**WHAT THIS TASK INVOLVES:** Look through the data that follows and say how many of its lines contain "middle", giving the number only.

**DATA EXCERPTS:**
+---+
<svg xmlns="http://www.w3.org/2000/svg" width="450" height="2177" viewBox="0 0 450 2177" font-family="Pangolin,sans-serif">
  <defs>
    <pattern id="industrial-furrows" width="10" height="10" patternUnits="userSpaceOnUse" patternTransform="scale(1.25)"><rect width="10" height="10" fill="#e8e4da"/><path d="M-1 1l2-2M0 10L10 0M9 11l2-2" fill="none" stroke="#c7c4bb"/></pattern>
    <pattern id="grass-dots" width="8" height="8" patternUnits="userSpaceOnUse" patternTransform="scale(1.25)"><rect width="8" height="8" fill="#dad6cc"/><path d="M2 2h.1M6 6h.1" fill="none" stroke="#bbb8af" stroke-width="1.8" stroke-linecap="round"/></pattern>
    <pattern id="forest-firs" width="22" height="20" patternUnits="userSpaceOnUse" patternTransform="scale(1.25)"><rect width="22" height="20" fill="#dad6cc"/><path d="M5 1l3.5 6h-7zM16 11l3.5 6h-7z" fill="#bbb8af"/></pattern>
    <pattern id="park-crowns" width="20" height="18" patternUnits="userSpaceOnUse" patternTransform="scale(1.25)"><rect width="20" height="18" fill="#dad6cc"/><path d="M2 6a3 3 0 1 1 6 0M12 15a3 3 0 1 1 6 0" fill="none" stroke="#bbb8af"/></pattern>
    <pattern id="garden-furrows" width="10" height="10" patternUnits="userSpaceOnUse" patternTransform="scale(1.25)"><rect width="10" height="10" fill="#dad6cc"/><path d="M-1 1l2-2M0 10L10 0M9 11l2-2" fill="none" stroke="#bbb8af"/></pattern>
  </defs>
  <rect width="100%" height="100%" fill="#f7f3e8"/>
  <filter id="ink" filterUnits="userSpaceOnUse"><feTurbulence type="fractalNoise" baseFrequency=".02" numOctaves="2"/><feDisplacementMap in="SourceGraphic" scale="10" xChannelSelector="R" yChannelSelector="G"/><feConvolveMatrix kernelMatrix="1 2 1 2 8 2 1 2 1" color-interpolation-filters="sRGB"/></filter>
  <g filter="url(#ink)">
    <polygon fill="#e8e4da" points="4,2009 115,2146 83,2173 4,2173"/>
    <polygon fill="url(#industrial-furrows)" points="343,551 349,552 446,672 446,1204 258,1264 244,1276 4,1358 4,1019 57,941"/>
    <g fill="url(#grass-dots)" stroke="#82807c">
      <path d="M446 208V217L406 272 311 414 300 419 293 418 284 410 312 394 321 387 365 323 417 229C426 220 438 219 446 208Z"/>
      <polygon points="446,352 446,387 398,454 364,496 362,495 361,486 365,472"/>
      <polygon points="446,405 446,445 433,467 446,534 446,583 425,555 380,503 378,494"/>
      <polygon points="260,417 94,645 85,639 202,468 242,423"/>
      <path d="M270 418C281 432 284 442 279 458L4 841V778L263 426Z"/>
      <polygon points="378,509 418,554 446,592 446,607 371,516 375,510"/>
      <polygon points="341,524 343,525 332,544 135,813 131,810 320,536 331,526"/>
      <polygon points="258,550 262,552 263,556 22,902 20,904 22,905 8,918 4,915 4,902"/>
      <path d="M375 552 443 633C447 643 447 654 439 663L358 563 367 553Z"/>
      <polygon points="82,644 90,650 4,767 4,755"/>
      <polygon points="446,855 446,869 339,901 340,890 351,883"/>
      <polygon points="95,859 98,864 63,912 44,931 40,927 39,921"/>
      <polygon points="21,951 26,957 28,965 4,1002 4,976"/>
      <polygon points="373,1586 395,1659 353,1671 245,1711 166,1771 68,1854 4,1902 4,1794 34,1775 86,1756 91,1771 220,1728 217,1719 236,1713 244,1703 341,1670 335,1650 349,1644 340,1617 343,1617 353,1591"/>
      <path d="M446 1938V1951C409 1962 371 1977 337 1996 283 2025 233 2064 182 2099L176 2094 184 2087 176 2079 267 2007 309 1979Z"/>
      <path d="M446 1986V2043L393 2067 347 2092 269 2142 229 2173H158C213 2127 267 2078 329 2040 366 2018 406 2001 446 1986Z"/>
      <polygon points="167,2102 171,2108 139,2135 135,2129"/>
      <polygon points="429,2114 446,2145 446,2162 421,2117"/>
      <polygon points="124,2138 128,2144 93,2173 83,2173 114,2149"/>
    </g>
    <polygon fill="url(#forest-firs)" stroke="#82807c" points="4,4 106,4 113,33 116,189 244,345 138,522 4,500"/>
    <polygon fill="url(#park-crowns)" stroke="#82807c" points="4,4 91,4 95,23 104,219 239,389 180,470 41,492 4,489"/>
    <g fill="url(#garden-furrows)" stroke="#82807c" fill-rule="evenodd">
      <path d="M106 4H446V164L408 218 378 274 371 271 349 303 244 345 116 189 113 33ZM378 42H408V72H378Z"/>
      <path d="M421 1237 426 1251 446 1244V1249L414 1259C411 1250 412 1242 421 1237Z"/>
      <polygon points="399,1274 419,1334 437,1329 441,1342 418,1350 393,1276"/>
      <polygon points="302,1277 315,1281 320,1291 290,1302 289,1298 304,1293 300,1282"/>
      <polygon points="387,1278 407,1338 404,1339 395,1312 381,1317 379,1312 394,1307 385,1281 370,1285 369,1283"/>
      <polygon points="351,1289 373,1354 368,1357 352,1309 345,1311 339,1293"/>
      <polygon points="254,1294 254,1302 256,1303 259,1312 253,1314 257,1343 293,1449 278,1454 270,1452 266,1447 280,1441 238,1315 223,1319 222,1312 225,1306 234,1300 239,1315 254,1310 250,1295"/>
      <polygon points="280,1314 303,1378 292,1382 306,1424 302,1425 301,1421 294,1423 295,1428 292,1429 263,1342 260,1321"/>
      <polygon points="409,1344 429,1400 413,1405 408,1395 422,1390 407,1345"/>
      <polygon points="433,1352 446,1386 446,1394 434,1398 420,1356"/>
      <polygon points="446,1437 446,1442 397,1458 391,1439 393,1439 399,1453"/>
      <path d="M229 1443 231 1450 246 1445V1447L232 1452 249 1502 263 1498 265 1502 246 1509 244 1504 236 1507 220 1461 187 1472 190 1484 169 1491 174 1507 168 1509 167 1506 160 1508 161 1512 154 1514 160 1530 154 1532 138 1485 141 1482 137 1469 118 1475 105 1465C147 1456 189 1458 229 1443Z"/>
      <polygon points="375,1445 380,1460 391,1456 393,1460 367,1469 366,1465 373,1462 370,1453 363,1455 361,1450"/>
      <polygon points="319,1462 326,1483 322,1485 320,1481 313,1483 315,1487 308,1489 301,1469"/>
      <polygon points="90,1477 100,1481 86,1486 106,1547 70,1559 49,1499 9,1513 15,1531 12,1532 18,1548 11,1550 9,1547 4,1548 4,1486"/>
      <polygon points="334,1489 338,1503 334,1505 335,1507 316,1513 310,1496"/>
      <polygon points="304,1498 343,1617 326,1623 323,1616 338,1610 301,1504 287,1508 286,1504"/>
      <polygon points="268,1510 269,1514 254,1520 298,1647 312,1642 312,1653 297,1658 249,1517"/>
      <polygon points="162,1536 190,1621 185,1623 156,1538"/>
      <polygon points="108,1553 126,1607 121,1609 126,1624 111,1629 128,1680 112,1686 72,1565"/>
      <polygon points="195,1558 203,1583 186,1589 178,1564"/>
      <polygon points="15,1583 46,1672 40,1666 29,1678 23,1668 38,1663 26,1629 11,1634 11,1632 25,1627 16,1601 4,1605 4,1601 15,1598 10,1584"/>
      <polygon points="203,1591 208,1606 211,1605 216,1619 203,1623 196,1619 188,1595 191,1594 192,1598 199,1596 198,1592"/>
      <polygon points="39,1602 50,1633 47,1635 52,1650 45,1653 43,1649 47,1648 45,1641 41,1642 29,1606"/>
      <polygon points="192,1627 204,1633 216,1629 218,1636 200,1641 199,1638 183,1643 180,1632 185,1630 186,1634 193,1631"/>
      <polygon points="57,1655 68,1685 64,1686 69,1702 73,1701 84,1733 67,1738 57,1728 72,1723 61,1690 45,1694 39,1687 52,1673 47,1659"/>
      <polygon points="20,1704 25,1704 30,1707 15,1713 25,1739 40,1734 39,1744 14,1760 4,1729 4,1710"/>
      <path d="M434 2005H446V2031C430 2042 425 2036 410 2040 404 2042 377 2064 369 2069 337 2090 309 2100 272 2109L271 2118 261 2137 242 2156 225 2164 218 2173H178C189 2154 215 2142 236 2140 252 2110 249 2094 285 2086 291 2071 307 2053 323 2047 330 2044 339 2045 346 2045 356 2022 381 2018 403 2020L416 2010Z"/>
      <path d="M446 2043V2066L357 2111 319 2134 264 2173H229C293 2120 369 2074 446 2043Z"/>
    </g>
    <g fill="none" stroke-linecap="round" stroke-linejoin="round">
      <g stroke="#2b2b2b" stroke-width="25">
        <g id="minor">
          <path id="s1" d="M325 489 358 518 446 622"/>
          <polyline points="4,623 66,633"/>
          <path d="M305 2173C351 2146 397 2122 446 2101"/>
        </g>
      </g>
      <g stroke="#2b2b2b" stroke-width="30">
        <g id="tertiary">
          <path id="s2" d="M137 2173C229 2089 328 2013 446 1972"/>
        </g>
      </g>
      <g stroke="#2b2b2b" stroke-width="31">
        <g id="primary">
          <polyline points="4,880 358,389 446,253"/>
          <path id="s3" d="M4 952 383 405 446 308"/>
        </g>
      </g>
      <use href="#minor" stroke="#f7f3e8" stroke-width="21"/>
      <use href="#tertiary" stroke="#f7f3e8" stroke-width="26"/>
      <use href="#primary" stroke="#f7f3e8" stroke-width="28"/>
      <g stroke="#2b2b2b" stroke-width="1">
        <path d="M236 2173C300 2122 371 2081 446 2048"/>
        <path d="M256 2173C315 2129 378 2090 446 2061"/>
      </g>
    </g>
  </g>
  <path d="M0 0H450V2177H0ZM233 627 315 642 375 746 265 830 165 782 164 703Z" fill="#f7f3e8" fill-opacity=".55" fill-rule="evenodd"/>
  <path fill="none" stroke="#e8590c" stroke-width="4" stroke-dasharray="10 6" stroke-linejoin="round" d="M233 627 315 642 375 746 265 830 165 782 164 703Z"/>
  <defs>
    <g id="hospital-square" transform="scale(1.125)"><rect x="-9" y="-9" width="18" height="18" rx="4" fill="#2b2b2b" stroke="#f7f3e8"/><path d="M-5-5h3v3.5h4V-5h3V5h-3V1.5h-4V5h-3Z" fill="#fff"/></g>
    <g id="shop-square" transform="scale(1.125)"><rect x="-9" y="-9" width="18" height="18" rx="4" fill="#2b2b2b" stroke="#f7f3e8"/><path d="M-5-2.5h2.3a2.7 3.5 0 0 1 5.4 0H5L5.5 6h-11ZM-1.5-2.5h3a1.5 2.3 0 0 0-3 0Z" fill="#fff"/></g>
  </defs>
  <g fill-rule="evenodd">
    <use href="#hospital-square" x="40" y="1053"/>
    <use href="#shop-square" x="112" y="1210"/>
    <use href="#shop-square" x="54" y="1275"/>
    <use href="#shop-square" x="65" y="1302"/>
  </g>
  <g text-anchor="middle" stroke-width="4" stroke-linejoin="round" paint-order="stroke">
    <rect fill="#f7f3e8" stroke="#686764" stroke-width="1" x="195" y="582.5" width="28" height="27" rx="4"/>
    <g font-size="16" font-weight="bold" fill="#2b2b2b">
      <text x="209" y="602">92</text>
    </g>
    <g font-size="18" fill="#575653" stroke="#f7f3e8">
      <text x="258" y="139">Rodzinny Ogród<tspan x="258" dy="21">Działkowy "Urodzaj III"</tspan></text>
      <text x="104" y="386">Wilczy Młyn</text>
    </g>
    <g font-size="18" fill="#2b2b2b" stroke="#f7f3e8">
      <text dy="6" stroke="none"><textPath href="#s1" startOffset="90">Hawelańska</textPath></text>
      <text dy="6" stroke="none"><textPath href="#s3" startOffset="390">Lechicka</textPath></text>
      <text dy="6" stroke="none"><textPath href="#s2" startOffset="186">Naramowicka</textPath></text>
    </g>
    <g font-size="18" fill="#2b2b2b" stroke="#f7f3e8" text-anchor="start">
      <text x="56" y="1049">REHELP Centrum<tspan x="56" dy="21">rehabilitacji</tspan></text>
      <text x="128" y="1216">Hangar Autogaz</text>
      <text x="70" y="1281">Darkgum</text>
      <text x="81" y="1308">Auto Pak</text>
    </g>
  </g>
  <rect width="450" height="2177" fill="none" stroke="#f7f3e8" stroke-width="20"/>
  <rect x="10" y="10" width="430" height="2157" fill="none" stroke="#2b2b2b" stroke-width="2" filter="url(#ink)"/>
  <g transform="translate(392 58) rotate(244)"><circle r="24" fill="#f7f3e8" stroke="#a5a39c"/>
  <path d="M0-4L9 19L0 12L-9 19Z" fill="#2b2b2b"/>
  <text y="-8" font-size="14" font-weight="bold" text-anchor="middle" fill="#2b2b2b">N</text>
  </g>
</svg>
+---+
**SOLUTION TO THE EXERCISE:** 2